JACKSON, Miss. (AP) - The federal government is tackling poverty in the southern reaches of the Mississippi Delta by focusing on the health of children and their parents’ work and education prospects.

The White House announced the approach Friday as part of a test of its Rural Integration Models for Parents and Children to Thrive, or Rural IMPACT. The effort aims to tackle problems facing two generations at once, and is an attempt to address poverty experienced by more than 6 million people in rural areas nationwide.

Friends of Children of Mississippi is one of 10 groups chosen nationwide by the U.S. Department of Health and Human Services, which examined applications.

The group, based in Jackson, operates Head Start programs for three- and four-year-olds in a number of Mississippi counties, but also offers some efforts aimed at supporting parents. FCM will focus its efforts on Humphreys, Issaquena and Sharkey counties. No dollar value was given in the news release announcing the selection of FCM and others.

The two-generation approach being rolled out in the program has been an increasing focus of anti-poverty advocates. It aims to improve the employment and income of adults while improving education and well-being of their children.
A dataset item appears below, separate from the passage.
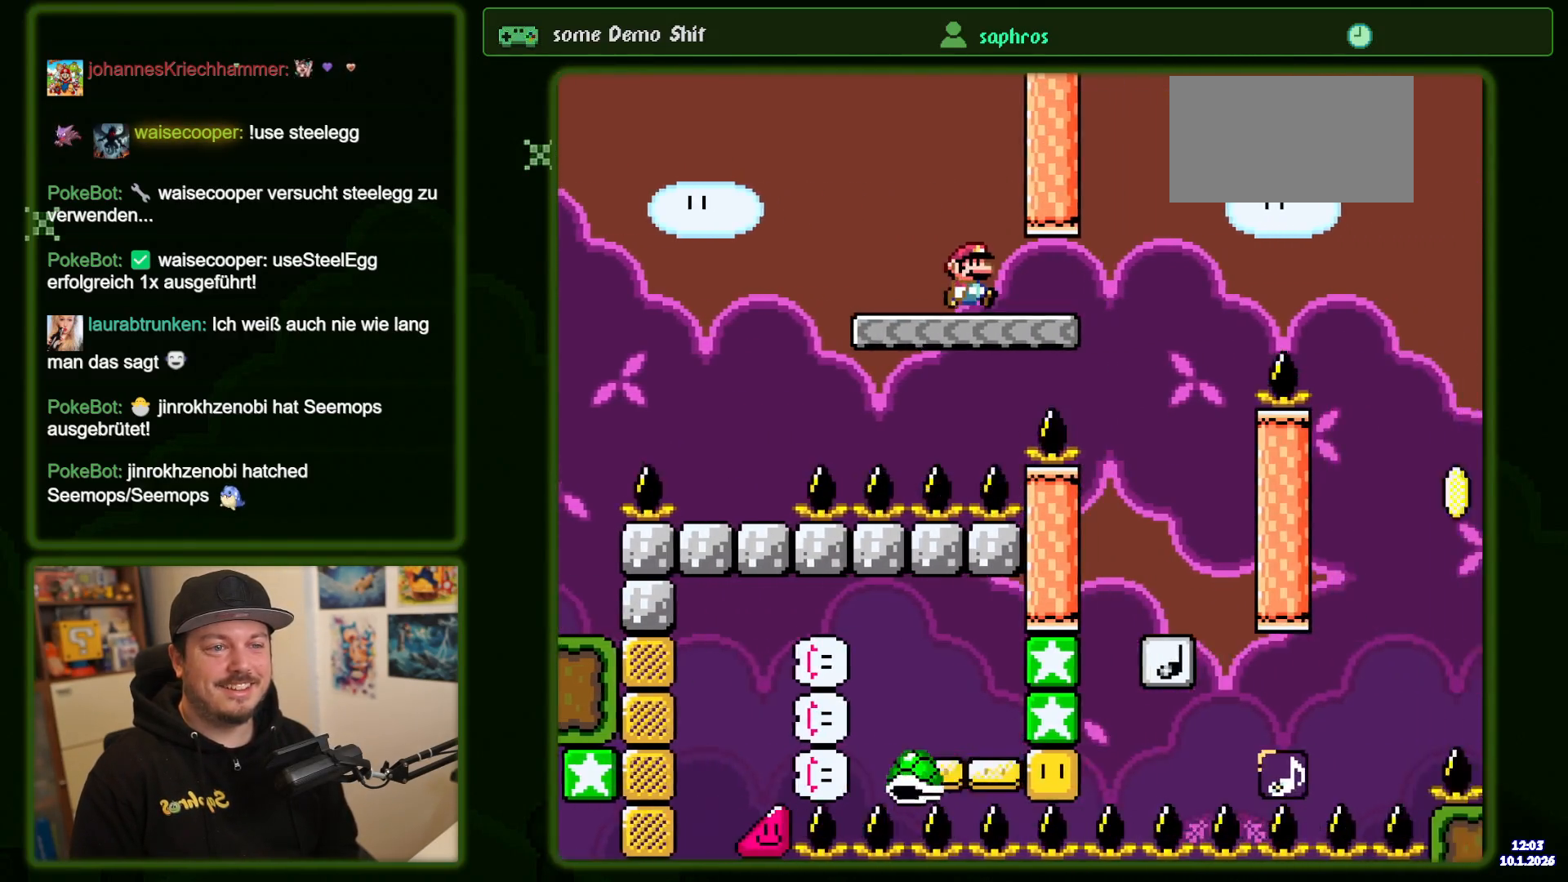
Gameplay with a controller (Nintendo layout); each line is a JSON object with the inputs held at the frame after it (dt_ms = milliseconds from this image to that frame). "events" lists button and stick changes between this image and that frame as [ms after this image, input, new state], when the widget could be followed in between. Not read: L3 R3 START.
{"dt_ms": 500, "buttons": ["Y", "DPAD_LEFT"], "events": [[267, "B", "up"], [300, "DPAD_RIGHT", "up"], [383, "DPAD_LEFT", "down"]]}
The Rural IMPACT demonstration will help communities adopt a comprehensive, whole-family framework for addressing child poverty, helping services to locate in the same place, making intake services available in multiple places, and sharing measurement systems.

FCM will be supported by multiple agencies, including the Delta Regional Authority. The agency will get six months of help in planning, plus six months’ more assistance as it implements its program. The Corporation for National and Community Service will help place more AmeriCorps VISTA volunteers to bolster anti-poverty programs. The demonstration sites will share best practices.